Biden’s party plans to deliver most of its spending via budget reconciliation, the arcane process that allows the majority side to skirt a filibuster in the Senate. After Republicans used reconciliation to slash taxes and increase the deficit in 2017, Congress went on to raise the debt ceiling — with Democratic support.
Now it’s the GOP’s turn to return the favor, Democrats insist.
“We can’t negotiate over it. We shouldn’t negotiate over it. And Republicans are going to have to answer if they choose not to pay America’s bills,” said Sen. Chris Murphy (D-Conn.).
“We have to stop playing games with this. I mean, we need to set a precedent that this is expected of you as a member of Congress to pay America’s bills,” Murphy added. “I understand the Republican talking point. But their massive $4 trillion tax cut is absolutely driving the high deficits and debt numbers.”
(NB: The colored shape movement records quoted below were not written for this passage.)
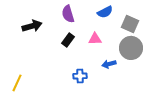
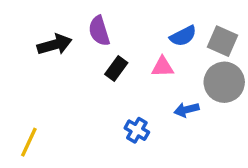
blue semicircle: (105, 12) -> (183, 36), moved
purple semicircle: (68, 14) -> (99, 31), moved
blue cross: (80, 76) -> (137, 130), turned 32

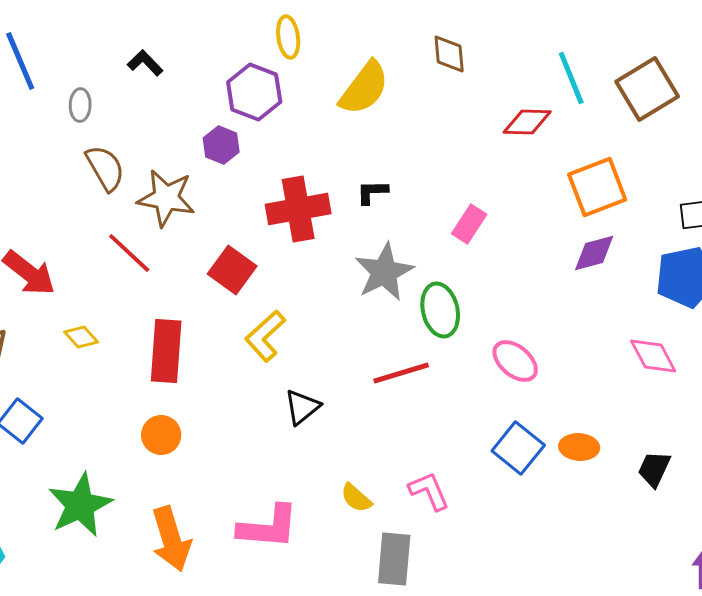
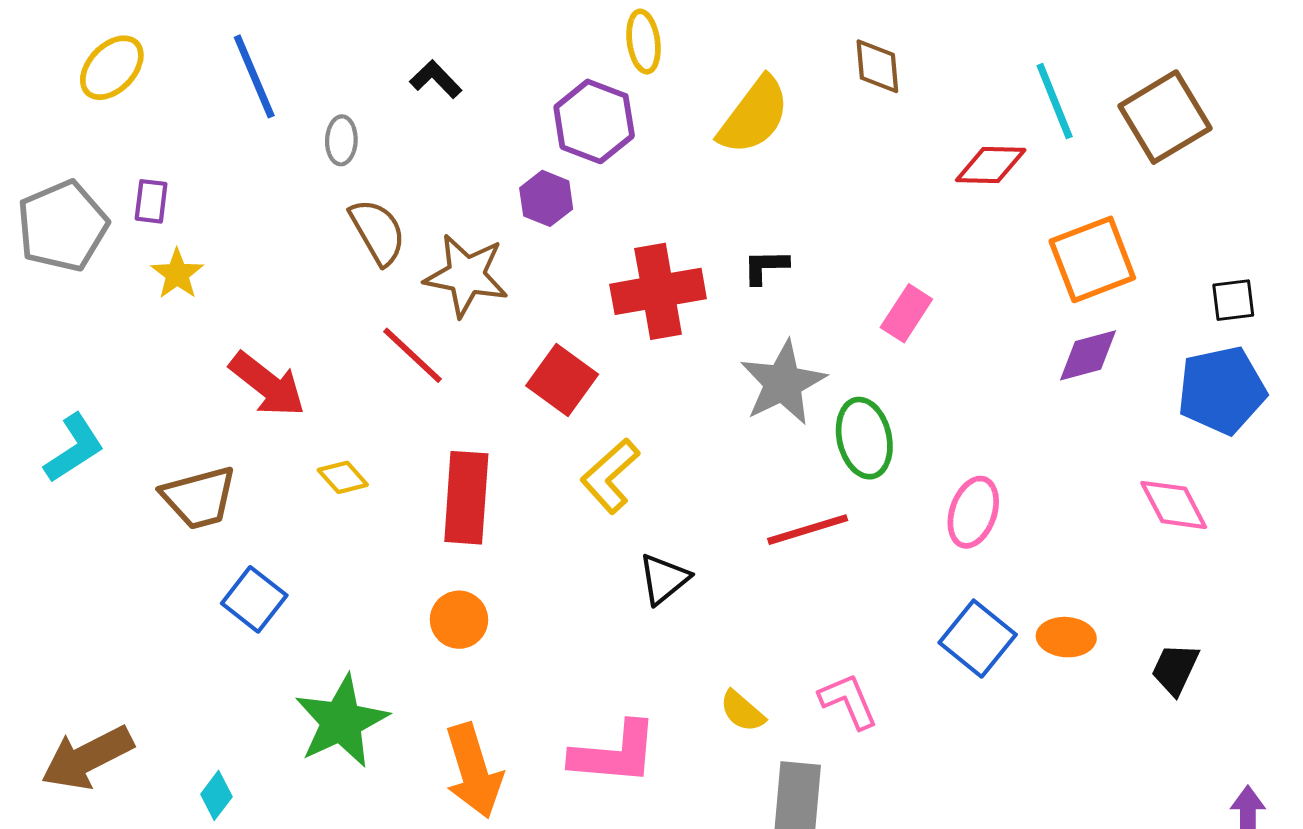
pink ellipse: (515, 361) -> (973, 512), turned 69

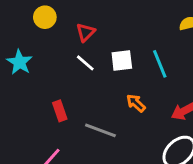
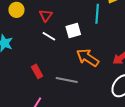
cyan line: (160, 64) -> (97, 14), moved, turned 36
orange arrow: (136, 103) -> (88, 58), size x1.6

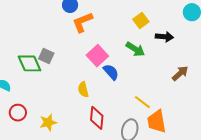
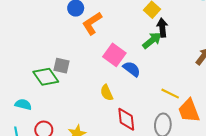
black arrow: (164, 37) -> (162, 28), moved, turned -90
green arrow: (135, 49) -> (152, 40), turned -60

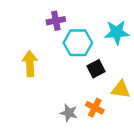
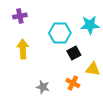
purple cross: (56, 21) -> (20, 16), moved
gray star: (69, 113) -> (43, 87), moved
[D]uring the Obama administration, a previous GQP debt ceiling hostage takings brought budget cuts (budget sequestration) and even a credit downgrade to the United States. (S&P downgrades U.S. credit rating (August 2011), Moody’s and Fitch followed suit. The “Grim Reaper of Democracy, Mitch McConnell, owns this). Democrats say they have learned from those fights not to even engage in negotiations with the GOP.
Striking a deal to increase military funding has often built enough Republican support for debt limit action in the past. While Biden is calling for a roughly 1.5 percent increase in defense spending, Republicans have already recruited Democrats this year to support boosting the recommended Pentagon budget from $715 billion to over $740 billion. [The military-industrial-congressional-media complex at work.]
“Whenever they’re talking about adding defense money, everything’s negotiable,” said Rep. Mike Rogers of Alabama, the top Republican on the House Armed Services Committee. “I would entertain it.”
While Democrats now say they will not barter with funding as a way to avert the debt cliff this year, their plan to tie debt limit action to the September government funding deadline will once again link the two pressure points. Because Congress is expected to agree only to a short-term patch next month that staves off a shutdown for a few more weeks or months, debt relief might only last for that short period of time.
Yarmuth said it is “entirely possible” Congress passes a short waiver of the debt limit this fall, along with a stopgap funding bill, merely moving the debt cliff into the winter.
Congress voted in late 2013 to waive the debt limit for three months, and then again for less than four months. Of course, that followed a 17-day full government shutdown — an episode few in Washington would like to relive eight years later.